[WHAT THE TASK ASKS] Copy each of the records below word for word, leaving out the pictures.

========

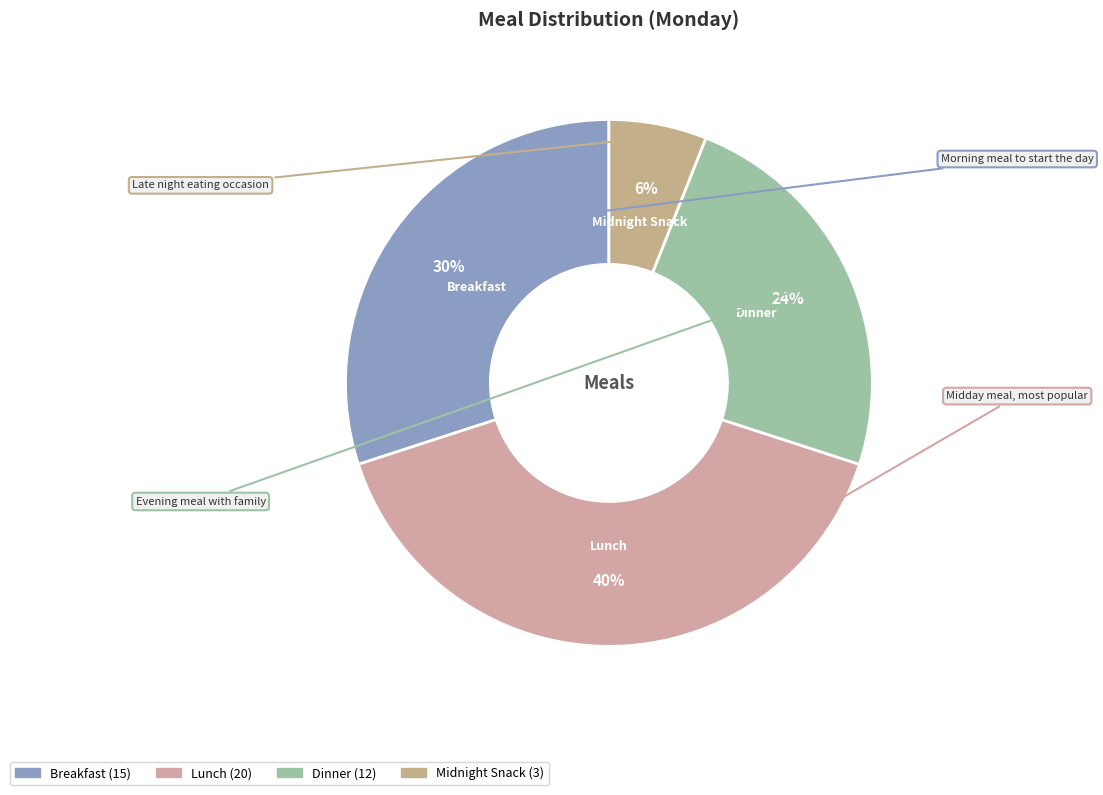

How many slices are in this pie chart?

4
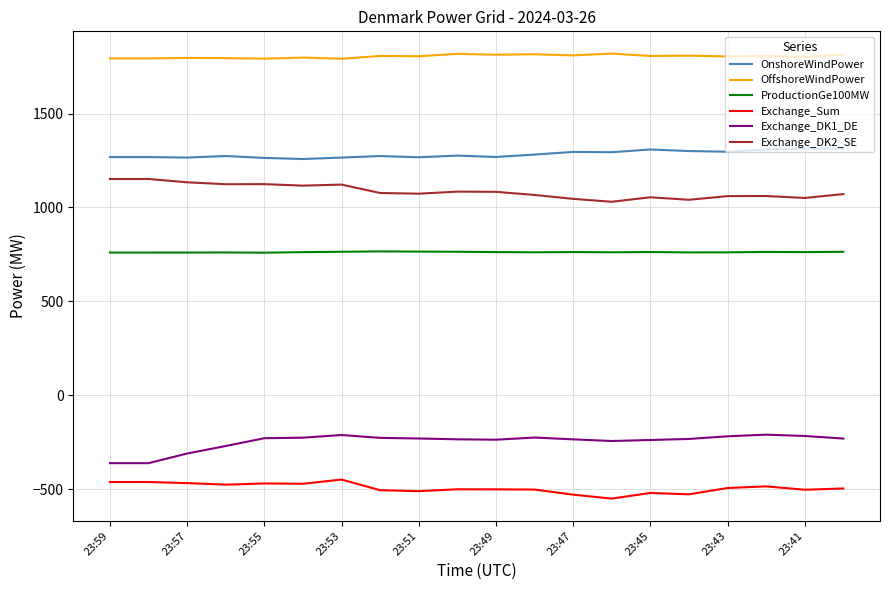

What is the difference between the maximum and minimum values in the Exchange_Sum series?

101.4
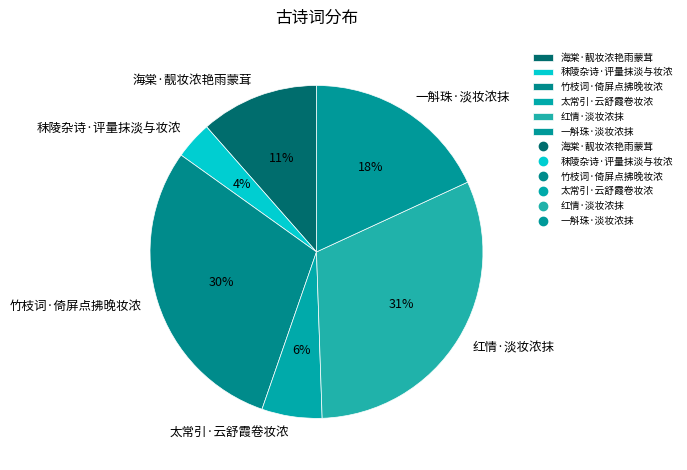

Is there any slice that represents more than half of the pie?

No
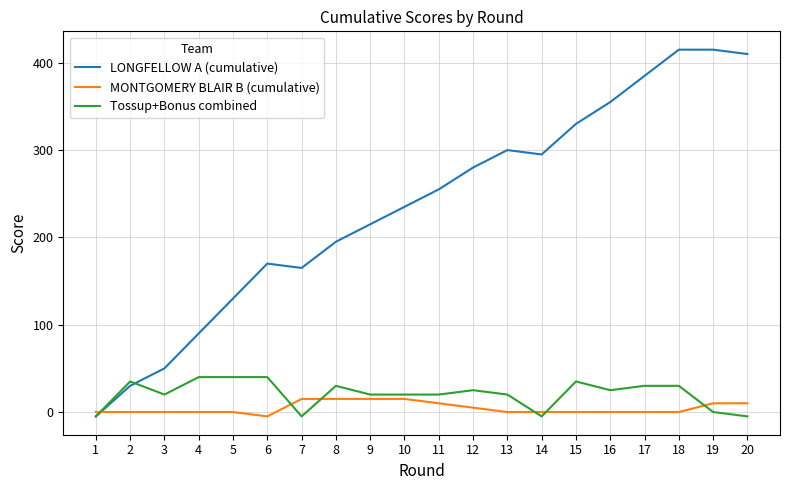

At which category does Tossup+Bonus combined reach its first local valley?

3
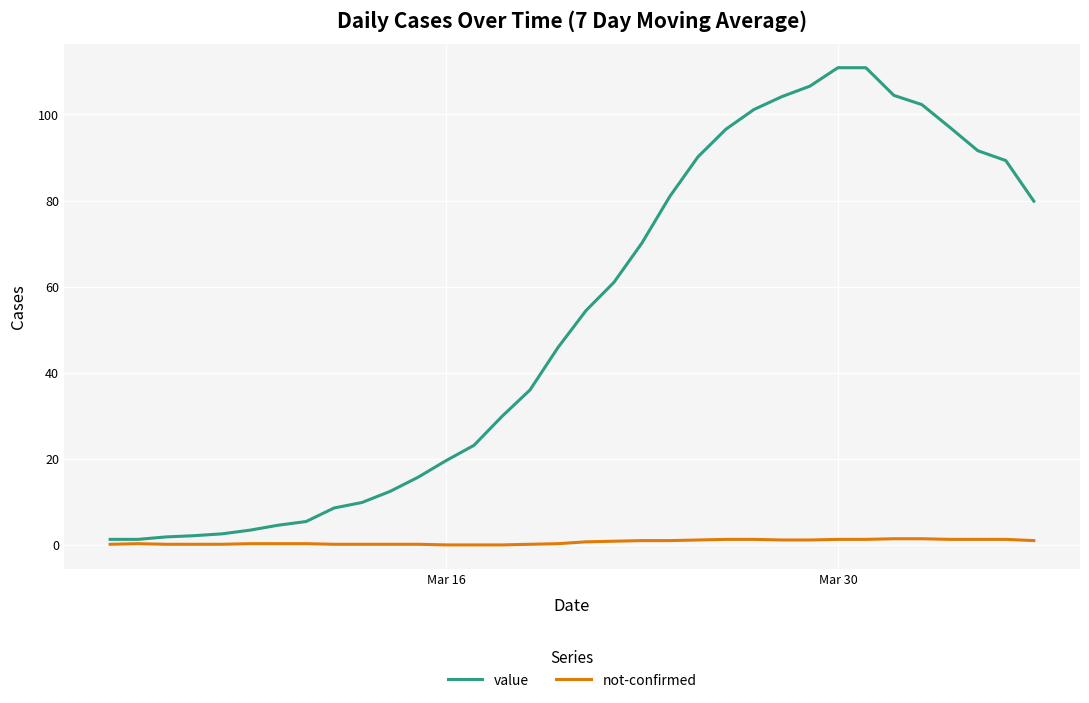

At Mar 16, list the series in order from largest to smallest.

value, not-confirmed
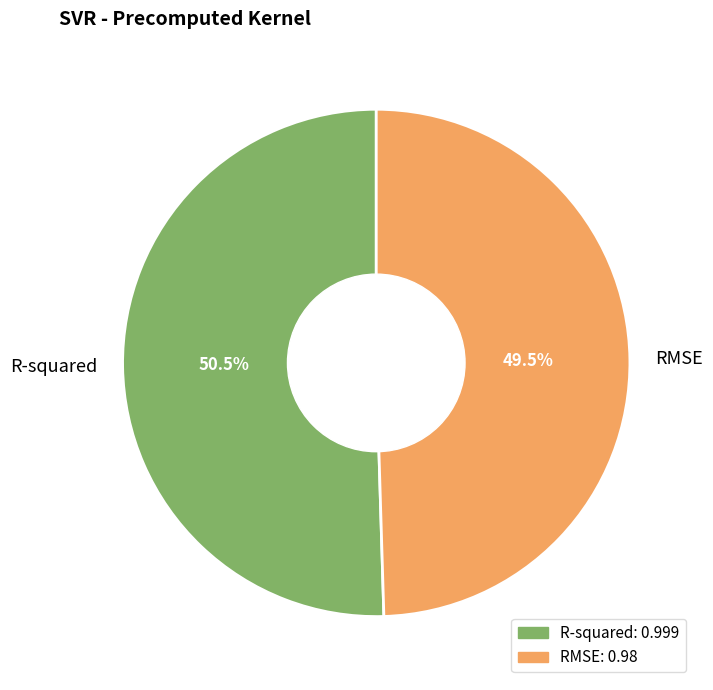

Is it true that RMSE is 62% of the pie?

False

========

[OUTPUT]
How many slices are in this pie chart?

4

What is the difference between the maximum and minimum values in the Exchange_Sum series?

101.4

Is there any slice that represents more than half of the pie?

No

At which category does Tossup+Bonus combined reach its first local valley?

3

At Mar 16, list the series in order from largest to smallest.

value, not-confirmed

Is it true that RMSE is 62% of the pie?

False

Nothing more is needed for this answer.